Alas, Darger and Godie have not received the attention Yoakum has. After years of cranking it out, Godie no longer makes work of the caliber she once did, but her creative personality remains undiminished. She is still alive, painting and hustling along Chicago’s Michigan A venue. Meanwhile, Darger’s work faces the danger of extinction within the next ten to 20 years if steps aren’t taken to de-acidify and otherwise preserve it. Purists of opposing viewpoints would have us believe that, for such Outsider artists, this fate might in fact be the proper one.
In the view of most art historians, Outsider art without the stamp of academic approval is not really art in the true sense, and wouldn’t be missed; for certain reactionary, self-appointed defenders of l’Art Brut, to sanitize, institutionalize and thus remove it from its natural habitat would constitute such blasphemy that they’d probably prefer it to crumble to dust rather than see it so desecrated.
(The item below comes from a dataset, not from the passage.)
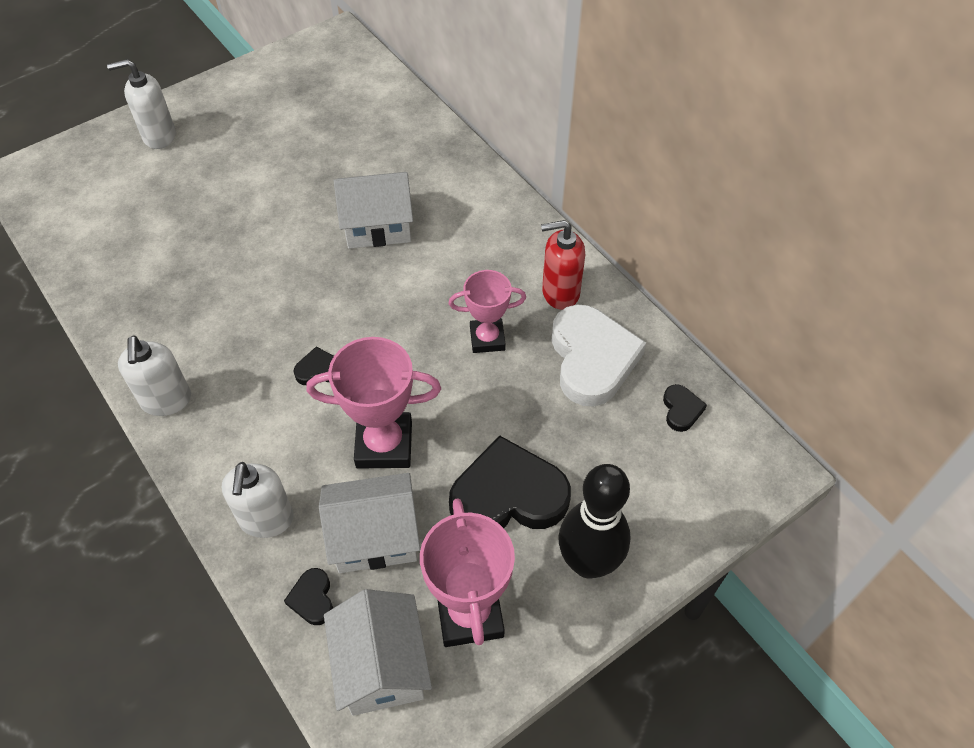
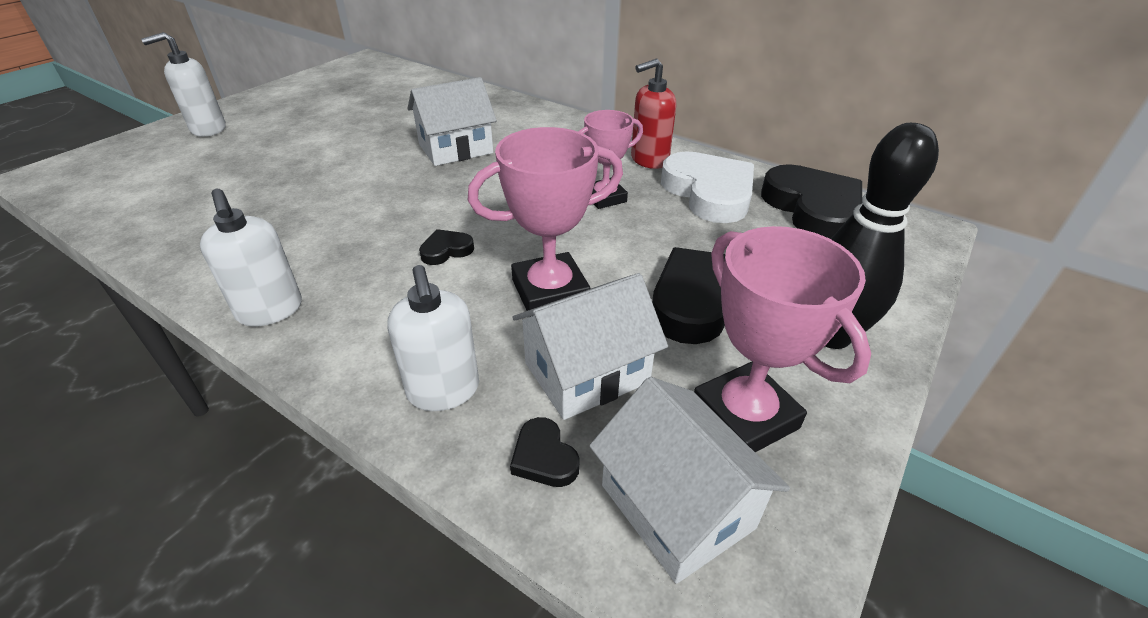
camera: 20 degrees left, 15 degrees down
black heart [663,384,707,432] -> black heart [761,164,862,239], size x2.28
But there is a sensible middle path. The Museum of Modern Art’s recent “Primitivism” exhibition, while somewhat cosmetic, suggested that the higher bastions of official modernist taste may be willing to reconsider the relationship between the art heroes of this century and those less self-conscious, unschooled practitioners whose contributions have come from a whole range of other contexts.
Outsider art, in its many manifestations, deserves to be seen, preserved and passed down to future generations. Its legacy is this: human ingenuity and imagination know no bounds, styles or special training. Be it the product of Yoakum the wanderer, Darger the warrior or Godie the would-be French Impressionist, Outsider art by any other name is still art.